• Directions:
A - In the column on cheating, what filled the space under the four mangoes in the box the writer kept?
B - Condense the paragraph of the column on cheating that starts "I am not talking of high-powered insider trading" into a short bulleted list that keeps its main facts.
C - Write the next part of the column on cheating, picking up after its final sentence.

• Document extract:
───

Cheating: A way of life

The Asian Age, November 15, 2011

Diwali was a disappointment in one respect. The chirags we bought had only a very thin coating of wax on top. Under it was sand, so that the lamps burnt out in no time. I wish that instead of setting themselves up as national heroes and martyrs, and fighting political battles, our crusaders against corruption attended to these petty abuses that make life miserable.

That’s why I was glad to learn that the consumer affairs department has granted `9 million to the Consumer Unity and Trust Society (Cuts) for a year-long project to investigate consumer interest issues and protect people “against fraudulent, unethical and unfair trade practices.” Cuts says it will add another million rupees to get the project going. Nothing could be more essential in a country that measures economic growth in terms of consumerism. Bidhu Mohanty, director-general of income tax (investigations), says that a lifetime in the Indian Revenue Service has convinced him that the phrase “business ethics” is a contradiction in terms. The magic of the marketplace (Ronald Reagan’s famous cliché) has come to mean cheating and, sometimes, poisoning the public.

I am not talking of high-powered insider trading, massive corporate defalcation or diversion into private pockets of funds allocated for huge public projects. I mean simple things like the Diwali chirags. This is a common trick. On a visit back from Singapore, where we lived for many years, I ordered small boxes of mangoes to take back as presents. The box I kept for myself had four mangoes on top. The space below them was packed with palwal (pointed gourd). I wonder what the Chinese-Singaporeans I gave them to thought. Fraud wouldn’t have occurred to them. They would probably regard the nest of palwals as an exotic Indian offering.

───

Collected data entries:
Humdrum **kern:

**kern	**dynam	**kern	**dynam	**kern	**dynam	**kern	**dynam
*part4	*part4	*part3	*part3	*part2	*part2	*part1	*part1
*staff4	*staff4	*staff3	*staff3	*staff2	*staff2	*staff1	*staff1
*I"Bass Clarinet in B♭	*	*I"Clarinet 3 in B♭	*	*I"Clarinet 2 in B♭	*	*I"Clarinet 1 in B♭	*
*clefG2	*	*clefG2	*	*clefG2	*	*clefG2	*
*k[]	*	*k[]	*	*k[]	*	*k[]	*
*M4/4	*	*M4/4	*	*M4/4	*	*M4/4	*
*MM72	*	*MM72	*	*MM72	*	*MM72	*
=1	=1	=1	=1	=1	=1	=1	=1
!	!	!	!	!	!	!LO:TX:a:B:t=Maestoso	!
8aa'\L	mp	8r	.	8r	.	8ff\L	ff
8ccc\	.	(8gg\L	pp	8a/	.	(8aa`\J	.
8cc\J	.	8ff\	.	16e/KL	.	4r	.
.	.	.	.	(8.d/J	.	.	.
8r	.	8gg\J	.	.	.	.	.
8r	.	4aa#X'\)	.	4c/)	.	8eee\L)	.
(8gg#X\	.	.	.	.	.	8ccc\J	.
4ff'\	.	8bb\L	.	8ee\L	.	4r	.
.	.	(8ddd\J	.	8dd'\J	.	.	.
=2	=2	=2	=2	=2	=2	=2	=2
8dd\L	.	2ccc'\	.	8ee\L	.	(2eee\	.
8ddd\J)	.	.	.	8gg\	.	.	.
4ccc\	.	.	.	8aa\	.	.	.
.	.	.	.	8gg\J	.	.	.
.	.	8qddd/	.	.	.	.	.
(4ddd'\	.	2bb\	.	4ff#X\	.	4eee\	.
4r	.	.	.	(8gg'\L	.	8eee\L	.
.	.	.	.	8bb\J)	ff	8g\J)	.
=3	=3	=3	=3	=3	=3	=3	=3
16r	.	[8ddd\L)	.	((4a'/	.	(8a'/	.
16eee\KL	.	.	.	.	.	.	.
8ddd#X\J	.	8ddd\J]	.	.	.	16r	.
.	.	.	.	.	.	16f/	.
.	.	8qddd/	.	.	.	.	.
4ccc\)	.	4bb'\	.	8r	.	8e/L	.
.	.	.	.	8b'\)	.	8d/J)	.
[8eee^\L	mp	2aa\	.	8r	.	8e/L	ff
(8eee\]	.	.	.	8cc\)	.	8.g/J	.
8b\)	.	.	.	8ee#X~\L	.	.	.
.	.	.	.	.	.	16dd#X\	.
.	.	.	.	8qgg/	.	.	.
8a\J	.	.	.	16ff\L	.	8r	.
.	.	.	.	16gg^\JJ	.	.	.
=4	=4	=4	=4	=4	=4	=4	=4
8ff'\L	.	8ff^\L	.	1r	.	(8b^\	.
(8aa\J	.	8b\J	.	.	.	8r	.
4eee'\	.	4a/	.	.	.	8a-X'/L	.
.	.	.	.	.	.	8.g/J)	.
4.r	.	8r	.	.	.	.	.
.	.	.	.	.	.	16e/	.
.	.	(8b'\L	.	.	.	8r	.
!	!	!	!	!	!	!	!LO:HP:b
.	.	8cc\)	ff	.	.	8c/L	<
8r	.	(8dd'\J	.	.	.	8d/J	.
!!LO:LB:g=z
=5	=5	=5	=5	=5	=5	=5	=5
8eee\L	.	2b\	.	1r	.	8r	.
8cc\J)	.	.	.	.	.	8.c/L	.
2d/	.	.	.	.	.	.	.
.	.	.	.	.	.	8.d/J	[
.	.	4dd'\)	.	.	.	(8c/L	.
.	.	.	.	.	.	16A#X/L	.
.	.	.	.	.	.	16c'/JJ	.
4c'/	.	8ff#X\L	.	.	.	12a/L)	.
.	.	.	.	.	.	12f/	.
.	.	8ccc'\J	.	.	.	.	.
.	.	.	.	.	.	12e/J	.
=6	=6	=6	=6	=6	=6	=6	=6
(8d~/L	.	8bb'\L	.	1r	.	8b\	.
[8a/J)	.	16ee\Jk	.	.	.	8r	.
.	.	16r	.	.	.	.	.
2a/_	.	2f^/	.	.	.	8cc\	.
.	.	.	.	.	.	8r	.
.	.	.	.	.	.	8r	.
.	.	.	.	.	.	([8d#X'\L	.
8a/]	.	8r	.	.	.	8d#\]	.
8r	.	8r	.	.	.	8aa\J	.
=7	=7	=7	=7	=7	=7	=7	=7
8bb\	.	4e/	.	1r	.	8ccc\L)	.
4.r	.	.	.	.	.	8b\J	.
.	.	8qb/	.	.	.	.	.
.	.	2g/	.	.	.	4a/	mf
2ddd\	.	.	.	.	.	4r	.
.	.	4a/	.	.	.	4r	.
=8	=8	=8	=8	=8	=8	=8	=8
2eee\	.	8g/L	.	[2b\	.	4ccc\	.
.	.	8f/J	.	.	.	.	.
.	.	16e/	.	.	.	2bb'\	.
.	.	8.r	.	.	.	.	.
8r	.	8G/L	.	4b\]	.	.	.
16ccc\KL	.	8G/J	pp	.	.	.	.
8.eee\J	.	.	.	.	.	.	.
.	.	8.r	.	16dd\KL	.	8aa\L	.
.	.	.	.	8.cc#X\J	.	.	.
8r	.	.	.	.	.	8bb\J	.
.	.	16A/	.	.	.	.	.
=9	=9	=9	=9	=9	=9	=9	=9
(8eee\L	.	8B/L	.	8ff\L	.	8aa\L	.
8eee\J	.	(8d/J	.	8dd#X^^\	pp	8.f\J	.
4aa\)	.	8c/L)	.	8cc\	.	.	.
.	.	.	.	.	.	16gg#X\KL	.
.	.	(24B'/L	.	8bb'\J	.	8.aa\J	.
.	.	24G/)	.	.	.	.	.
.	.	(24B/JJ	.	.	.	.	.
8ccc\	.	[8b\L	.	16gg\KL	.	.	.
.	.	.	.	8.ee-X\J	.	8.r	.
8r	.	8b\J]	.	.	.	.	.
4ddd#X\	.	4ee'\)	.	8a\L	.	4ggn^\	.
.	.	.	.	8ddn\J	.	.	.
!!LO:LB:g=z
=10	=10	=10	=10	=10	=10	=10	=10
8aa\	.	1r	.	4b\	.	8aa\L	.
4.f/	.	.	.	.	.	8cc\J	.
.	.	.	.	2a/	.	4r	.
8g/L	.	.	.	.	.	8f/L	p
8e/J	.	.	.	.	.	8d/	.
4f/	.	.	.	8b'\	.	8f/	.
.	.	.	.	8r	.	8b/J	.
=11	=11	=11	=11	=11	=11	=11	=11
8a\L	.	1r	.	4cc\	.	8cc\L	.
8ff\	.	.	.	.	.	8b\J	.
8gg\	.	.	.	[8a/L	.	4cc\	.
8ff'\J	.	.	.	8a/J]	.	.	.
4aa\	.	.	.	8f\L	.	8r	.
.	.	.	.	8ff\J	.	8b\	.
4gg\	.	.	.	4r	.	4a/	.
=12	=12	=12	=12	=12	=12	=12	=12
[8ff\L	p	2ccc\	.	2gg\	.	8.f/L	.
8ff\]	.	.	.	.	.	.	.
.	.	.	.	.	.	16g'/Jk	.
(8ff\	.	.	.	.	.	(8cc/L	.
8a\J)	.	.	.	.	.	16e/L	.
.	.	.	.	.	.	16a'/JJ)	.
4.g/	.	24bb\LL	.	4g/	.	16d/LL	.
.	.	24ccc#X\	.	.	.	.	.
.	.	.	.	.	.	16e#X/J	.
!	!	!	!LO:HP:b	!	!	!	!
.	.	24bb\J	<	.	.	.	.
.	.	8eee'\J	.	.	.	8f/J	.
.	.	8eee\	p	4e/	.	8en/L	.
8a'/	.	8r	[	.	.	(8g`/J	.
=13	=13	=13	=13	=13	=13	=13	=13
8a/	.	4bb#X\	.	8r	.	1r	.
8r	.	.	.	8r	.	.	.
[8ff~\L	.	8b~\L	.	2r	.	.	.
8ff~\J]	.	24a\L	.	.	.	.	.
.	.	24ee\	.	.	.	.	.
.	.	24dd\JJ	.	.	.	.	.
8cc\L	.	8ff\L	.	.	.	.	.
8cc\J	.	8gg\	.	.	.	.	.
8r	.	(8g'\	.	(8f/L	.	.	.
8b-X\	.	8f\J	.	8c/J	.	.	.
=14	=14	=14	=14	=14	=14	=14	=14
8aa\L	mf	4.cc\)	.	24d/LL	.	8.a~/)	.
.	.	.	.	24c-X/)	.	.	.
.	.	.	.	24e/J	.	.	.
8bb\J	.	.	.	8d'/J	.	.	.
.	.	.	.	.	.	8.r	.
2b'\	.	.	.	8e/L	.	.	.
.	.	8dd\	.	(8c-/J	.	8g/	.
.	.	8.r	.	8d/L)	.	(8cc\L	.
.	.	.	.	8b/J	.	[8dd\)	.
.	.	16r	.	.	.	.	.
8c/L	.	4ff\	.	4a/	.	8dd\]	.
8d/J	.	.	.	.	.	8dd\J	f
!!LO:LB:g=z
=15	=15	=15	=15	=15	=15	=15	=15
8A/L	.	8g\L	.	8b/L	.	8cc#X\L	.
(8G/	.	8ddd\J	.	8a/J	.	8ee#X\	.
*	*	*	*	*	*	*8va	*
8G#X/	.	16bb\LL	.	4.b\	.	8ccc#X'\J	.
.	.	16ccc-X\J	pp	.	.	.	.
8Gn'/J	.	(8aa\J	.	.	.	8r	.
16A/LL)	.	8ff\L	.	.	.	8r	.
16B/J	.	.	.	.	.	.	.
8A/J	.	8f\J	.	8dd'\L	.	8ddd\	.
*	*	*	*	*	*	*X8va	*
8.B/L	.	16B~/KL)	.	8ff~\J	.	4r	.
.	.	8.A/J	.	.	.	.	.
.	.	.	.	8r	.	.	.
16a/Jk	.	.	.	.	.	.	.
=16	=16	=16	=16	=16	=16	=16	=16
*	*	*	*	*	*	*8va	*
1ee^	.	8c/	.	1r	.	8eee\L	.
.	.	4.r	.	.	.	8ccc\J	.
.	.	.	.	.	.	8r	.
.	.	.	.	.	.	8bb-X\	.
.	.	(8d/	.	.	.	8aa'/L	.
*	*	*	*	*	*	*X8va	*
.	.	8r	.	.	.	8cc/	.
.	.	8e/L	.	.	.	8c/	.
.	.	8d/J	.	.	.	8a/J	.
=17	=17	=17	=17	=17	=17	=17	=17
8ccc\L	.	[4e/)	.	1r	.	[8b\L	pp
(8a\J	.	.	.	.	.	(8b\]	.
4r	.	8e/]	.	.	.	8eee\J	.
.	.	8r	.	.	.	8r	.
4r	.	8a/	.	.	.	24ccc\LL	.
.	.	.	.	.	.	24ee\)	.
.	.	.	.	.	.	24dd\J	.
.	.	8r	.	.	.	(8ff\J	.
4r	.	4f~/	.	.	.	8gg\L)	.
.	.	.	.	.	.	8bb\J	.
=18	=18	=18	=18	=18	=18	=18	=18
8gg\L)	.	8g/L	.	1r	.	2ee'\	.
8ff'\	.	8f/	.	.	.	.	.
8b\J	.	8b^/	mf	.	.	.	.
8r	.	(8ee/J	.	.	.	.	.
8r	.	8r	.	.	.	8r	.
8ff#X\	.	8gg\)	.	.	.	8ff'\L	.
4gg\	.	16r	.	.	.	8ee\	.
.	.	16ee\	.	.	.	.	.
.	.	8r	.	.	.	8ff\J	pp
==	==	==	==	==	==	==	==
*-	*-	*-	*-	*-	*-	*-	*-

───

• Answers for each item:
A - It was packed with palwal (pointed gourd).

B -
- The writer means everyday cheating like the Diwali chirags, not insider trading, corporate defalcation or the diversion of public project funds.
- On a visit back from Singapore, the writer ordered small boxes of mangoes as presents.
- The writer's own box had four mangoes on top and palwal (pointed gourd) packed below.
- The writer thinks the Chinese-Singaporeans who got the boxes would not suspect fraud and might take the palwal as an exotic Indian offering.

C -
I could go on with such everyday instances of dishonesty but readers must know them already. My wife paid for a kilo of prawns the other day, came home and weighed them to find just over 500 gms, went back to the shop with her own pair of scales, and the shopkeeper made good the deficit without batting an eyelid. Cooking oil and baby food are adulterated. Stone chips are mixed with lentils to increase weight, blotting paper soaked in malai, and artificially coloured berries passed off as cherries. I remember my bitter grief when the brilliantly-hued “Javanese sparrows” my grandmother bought me turned into common grey-brown Indian sparrows after their first plunge in the water. I was all of four years at the time. When he was West Bengal’s Vigilance Commissioner, the late Subimal Dutt of the ICS was surprised at the elaborate system that had been worked out to make a few illegal rupees from the toll charges levied on the Vivekananda Bridge.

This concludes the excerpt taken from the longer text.